MILLION, LE
(director/writer: René Clair; screenwriter: based on the play by Georges Berr & Marcel Guillemaud; cinematographers: Georges Périnal/Georges Raule; editor: ; music: Armand Bernard; cast: Jean-Louis Allibert (Prosper), René Lefèvre (Michel), Annabella (Beatrice), Paul Ollivier (Grandpa Tulipe), Vanda Gréville (Vanda), Constantin Siroesco (Ambrosio Sopranelli), Odette Talazac (Soprano), Raymond Cordy (Taxi Driver); Runtime: 86; producer: Frank Clifford; Criterion/Janus; 1931-France)
“A brilliant lighthearted musical comedy that is one of the early films to be shot in sound. It’s directed with panache by René Clair.”
Reviewed by Dennis Schwartz
A brilliant lighthearted musical comedy that is one of the early films to be shot in sound. It’s directed with panache by René Clair. For its time it was a sophisticated and accomplished technical film, as it featured asynchronous sound and other inventive goodies. It is inspired by the play of Georges Berr & Marcel Guillemaud. A Dutch lottery ticket gets lost and a hunt for it pursues. It’s “A Night At The Opera” with better music and almost as much comedy. The dialogue is half-sung and half-spoken, yet it all comes together as one real funny work and with a deeper meaning than one might at first think.
The film is set in the Paris of 1930. In the opening scene, there’s a celebration taking place at night (so we already know everything turns out well). When two gentleman enter the apartment through the skylight roof door, they are told the celebration is for the lottery winner. His name is Michel (René Lefèvre) and he was a struggling artist and overnight he became a millionaire by winning the lottery. The story goes into flashback, as the events of what happened earlier in the hectic day are told.

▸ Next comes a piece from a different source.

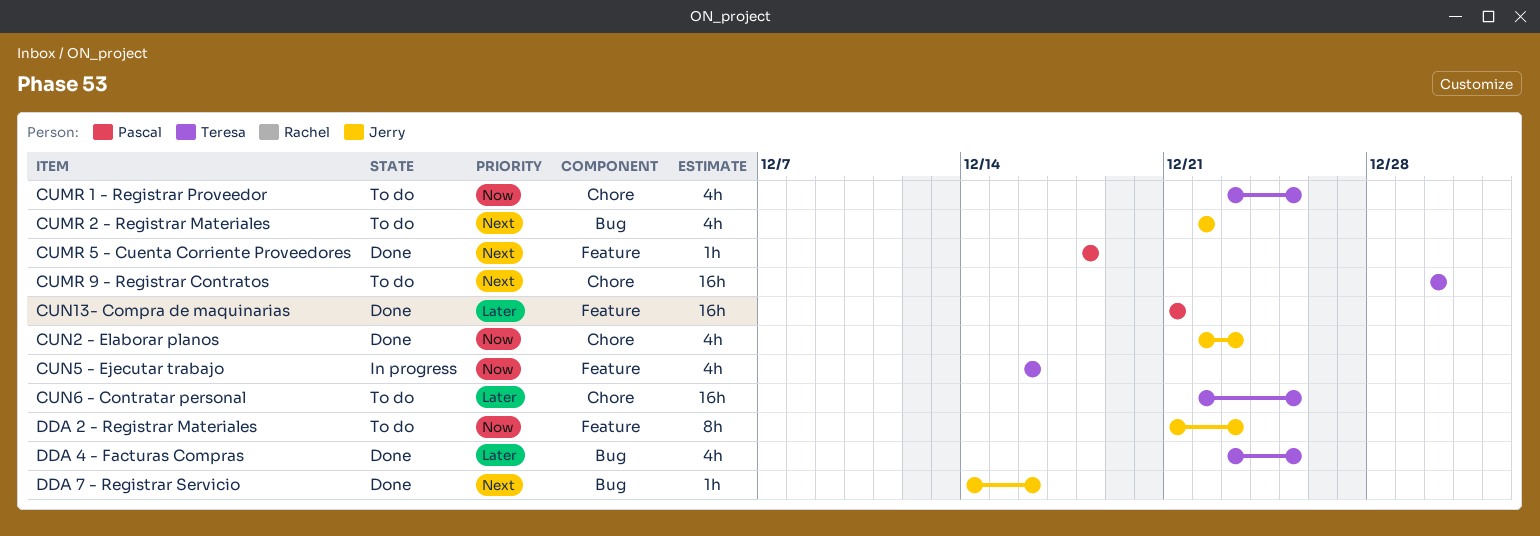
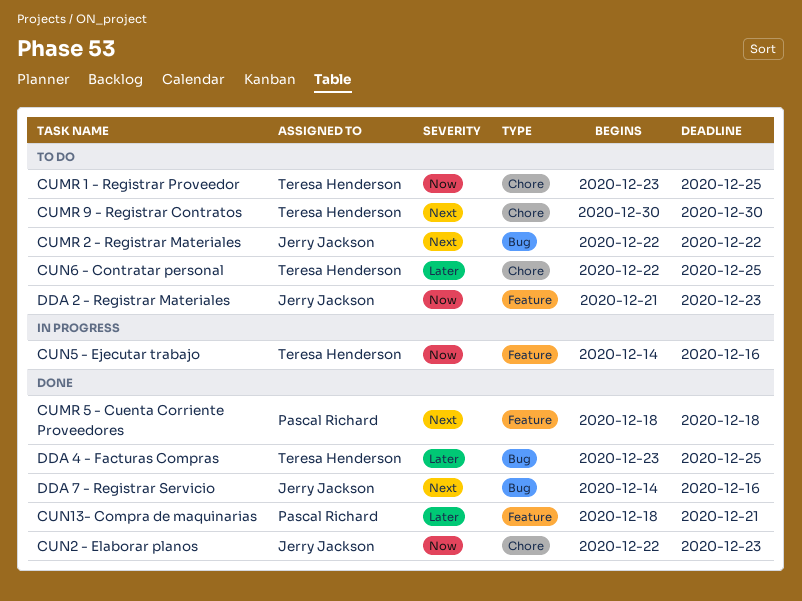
CUN13- Compra de maquinarias, start: Dec 21 -> Dec 18
CUN5 - Ejecutar trabajo, start: Dec 16 -> Dec 14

Michel is engaged to his attractive neighbor Beatrice (Annabella), who works as a ballet dancer. She gets jealous when she catches him smooching with his model Vanda (Vanda Gréville). Michel’s best friend is Prosper (Jean-Louis Allibert), also a struggling artist. He, too, loves Beatrice and attempts to gain from Michel’s reckless behavior. Meanwhile many creditors come to see Michel about the money he owes them, and this stops him from romancing Vanda. The butcher, grocer, landlord, and milk maid demand their money, as they threaten to impound his furniture and throw him out on the street if he doesn’t pay.
The police enter Michel’s apartment building and begin searching for a con artist called Grandpa Tulipe (Ollivier). But he eludes them by hiding out in Beatrice’s, where the police are fooled and mistake him for someone else when they see him playing the piano and dressed in the raggedy jacket Michel gave her to do some tailoring. Grandpa Tulipe borrows the jacket as a disguise to make his escape from the police who are still guarding the building, and before he leaves he promises to do her a favor in return.
Michel is ecstatic when he learns he won the lottery and then is despondent when he learns the jacket where he kept the ticket is missing. His creditors think he’s to become a millionaire by tomorrow, so they become best friends and extend him more credit. The grocer brings over an ample supply of refreshments and champagne for the celebration.
Michel and Prosper keep it to themselves that the ticket is missing. But Prosper uses this situation to trick his friend into splitting the ticket with him, if he can recover it. What he doesn’t tell Michel, is that Beatrice suddenly remembered the name of the man she gave the jacket to and told him.
The film is filled with madcap comedy, a few mix ups, and numerous sight gags. The jacket is transferred from Tulipe and then sold to a pompous opera tenor (Siroesco) from America, who is currently appearing in Boheme and has purchased it for that role. The trail of the jacket goes from Tulipe’s hideout to finally the opera house, but there was also a stopover in the jail. Michel is mistaken for Tulipe and arrested for stealing the opera singer’s watch. He only gets out when not Prosper but his new friends, his creditors, vouch for him. The comic highlight of the film takes place in the opera house, while the opera performance is going on there are a number of concerned parties trying to pull the jacket away from each other onstage. It looked like a Rugby scrum.
Clair’s perfect timing for comedy and his delicate touch, make this immensely enjoyable work one of the great classics. It could even be a masterpiece, I won’t argue. Its funny ironical last comment, which comes by way of a song, is that you’re not any worse off for being a millionaire.